IEEE Signal Processing Society; Institute of Electrical and Electronics Engineers -IEEE-:
20th IEEE International Conference on Image Processing, ICIP 2013. Proceedings : 15-18 September 2013, Melbourne, Australia
Piscataway, NJ: IEEE, 2013
ISBN: 978-1-4799-2341-0
International Conference on Image Processing (ICIP) <20, 2013, Melbourne>
Konferenzbeitrag, Elektronische Publikation
Fraunhofer IOSB ()
binary descriptors; matching; recognition; invariance; evaluation; mobile feature tracking

In this paper an evaluation of state-of-the-art binary keypoint descriptors, namely BRIEF, ORB, BRISK and FREAK, is presented.

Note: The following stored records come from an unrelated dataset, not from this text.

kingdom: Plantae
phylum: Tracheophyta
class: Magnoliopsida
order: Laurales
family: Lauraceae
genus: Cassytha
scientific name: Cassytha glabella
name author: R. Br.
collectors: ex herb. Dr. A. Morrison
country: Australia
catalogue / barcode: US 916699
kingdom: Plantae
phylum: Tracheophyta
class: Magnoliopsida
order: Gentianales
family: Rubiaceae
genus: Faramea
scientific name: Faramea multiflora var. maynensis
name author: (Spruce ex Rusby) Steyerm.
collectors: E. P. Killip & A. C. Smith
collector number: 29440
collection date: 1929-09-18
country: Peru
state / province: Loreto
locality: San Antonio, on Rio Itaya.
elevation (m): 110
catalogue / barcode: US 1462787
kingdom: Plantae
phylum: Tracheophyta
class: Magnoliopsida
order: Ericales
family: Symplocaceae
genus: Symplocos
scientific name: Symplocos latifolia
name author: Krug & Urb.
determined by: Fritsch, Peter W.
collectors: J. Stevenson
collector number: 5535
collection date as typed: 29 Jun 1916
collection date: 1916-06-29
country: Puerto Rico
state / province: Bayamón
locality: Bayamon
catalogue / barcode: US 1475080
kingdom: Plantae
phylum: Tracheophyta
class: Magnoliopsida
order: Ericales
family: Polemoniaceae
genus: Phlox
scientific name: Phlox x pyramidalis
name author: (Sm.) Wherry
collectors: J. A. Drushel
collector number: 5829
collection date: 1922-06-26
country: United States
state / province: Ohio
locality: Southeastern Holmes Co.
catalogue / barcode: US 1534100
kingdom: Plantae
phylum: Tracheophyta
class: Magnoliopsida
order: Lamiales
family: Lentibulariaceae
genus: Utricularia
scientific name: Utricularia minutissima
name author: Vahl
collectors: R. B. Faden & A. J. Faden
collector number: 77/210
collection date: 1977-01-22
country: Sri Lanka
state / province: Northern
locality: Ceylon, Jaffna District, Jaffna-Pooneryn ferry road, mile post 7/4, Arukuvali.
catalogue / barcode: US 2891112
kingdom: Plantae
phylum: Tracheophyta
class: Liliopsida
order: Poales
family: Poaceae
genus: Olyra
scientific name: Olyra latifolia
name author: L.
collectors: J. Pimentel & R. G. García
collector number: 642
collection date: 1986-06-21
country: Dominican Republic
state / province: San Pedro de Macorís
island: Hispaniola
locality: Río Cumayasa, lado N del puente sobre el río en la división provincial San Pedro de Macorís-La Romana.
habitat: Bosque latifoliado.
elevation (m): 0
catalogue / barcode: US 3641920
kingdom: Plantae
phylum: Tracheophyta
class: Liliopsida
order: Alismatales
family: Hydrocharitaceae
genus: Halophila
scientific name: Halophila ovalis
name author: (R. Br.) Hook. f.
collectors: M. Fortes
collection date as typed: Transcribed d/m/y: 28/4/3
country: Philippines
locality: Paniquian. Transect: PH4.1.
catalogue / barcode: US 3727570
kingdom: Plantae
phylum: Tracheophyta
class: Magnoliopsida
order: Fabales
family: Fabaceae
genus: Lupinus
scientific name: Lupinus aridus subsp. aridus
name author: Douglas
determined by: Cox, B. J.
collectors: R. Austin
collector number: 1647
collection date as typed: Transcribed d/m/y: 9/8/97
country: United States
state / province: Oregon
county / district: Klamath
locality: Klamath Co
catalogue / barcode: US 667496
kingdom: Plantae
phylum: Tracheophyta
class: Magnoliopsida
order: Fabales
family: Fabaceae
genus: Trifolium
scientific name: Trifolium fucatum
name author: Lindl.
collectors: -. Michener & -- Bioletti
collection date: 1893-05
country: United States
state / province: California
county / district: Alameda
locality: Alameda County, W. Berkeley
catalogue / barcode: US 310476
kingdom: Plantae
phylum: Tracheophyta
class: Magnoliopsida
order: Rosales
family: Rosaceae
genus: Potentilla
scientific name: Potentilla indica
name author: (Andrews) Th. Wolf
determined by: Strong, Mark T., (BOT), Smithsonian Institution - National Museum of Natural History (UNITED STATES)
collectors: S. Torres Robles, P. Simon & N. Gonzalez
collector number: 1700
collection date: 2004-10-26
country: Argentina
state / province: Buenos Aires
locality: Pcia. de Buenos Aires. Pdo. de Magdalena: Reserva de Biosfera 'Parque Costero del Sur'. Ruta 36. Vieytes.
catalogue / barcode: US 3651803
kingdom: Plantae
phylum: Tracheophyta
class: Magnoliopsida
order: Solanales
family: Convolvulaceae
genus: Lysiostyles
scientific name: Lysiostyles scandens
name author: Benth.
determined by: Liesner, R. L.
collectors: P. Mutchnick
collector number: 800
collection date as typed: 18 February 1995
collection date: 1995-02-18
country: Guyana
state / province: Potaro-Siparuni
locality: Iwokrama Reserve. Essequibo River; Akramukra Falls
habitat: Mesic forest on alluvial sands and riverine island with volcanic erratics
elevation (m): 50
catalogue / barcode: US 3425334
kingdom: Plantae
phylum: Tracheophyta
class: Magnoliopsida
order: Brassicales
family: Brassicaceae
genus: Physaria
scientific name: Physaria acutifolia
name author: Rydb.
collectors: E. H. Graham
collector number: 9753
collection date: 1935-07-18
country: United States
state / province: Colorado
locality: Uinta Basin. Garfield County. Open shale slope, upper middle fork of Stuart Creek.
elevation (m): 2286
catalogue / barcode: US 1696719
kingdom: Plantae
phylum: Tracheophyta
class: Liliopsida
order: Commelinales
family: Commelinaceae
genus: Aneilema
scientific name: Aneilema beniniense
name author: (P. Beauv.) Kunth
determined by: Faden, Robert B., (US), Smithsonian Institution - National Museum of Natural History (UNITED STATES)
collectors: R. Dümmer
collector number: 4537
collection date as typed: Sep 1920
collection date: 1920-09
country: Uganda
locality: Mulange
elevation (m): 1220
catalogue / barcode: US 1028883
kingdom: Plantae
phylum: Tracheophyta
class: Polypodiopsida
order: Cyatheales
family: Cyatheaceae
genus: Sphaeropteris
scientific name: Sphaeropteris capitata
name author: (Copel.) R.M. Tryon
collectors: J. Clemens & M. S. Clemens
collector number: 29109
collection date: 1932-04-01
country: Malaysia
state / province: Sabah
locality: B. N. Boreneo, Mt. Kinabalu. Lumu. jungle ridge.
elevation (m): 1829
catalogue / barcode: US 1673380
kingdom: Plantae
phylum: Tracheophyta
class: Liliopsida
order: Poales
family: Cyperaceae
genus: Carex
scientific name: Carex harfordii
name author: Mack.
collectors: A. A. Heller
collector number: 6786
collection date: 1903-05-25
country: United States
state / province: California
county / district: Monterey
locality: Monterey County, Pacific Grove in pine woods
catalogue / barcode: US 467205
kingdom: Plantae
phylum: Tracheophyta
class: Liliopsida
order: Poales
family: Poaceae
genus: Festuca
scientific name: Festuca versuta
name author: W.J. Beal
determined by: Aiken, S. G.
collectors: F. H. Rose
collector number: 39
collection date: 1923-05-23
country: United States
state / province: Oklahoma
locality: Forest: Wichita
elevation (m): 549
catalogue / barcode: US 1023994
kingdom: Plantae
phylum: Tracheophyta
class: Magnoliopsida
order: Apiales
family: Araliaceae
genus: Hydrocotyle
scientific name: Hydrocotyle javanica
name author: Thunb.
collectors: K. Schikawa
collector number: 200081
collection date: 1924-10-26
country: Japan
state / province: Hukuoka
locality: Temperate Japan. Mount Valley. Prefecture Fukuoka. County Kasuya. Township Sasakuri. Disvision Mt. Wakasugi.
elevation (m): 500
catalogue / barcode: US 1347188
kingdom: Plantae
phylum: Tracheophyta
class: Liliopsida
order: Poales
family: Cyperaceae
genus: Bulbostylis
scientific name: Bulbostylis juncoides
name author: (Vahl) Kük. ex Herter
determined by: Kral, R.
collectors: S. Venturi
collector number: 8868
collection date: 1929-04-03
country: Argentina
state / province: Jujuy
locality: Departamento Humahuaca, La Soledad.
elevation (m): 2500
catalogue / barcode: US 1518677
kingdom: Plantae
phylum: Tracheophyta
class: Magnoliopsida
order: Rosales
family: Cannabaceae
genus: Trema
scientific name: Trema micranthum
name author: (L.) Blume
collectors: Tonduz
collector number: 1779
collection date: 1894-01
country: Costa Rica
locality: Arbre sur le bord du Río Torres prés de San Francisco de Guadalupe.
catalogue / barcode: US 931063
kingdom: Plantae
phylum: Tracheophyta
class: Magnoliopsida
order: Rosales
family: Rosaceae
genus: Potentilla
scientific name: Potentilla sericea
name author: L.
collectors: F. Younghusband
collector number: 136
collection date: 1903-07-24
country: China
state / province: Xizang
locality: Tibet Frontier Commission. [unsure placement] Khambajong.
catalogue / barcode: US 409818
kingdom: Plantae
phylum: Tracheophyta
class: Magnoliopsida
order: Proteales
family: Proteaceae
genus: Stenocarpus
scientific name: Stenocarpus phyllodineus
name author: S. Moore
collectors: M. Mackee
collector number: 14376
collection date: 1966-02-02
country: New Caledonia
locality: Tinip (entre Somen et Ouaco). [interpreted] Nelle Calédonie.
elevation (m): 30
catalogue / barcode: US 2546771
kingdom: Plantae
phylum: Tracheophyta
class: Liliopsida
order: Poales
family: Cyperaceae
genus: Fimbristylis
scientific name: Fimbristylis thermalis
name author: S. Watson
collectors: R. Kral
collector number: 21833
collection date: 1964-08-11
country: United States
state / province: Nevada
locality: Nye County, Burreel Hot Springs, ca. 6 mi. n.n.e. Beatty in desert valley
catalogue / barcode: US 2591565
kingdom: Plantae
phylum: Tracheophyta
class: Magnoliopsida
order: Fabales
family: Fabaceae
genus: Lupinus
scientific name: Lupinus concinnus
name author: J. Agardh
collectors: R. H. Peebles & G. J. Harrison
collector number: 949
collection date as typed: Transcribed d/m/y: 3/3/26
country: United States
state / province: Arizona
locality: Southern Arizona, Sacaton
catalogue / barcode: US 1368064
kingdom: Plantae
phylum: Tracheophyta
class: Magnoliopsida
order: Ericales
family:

In contrast to previous evaluations we used the Stanford Mobile Visual Search (SMVS) data set because binary descriptors are mainly used in mobile applications. This large data set does provide a lot of characteristic transformations for mobile devices, but no ground truth data. The often used Oxford data set is used only for validation purposes. We use ratio-test and RANSAC (RANdom SAmple Consensus) for evaluation and present results for accuracy, precision and average number of best matches as performance metrics. The validity of the results is also checked by evaluating these binary keypoint descriptors on Oxford data set. The obtained results show that BRISK is the keypoint descriptor which gives highest percentage of precision and largest number of best matches among all the binary descriptors. Next to BRISK is FREAK, which offers comparably good result.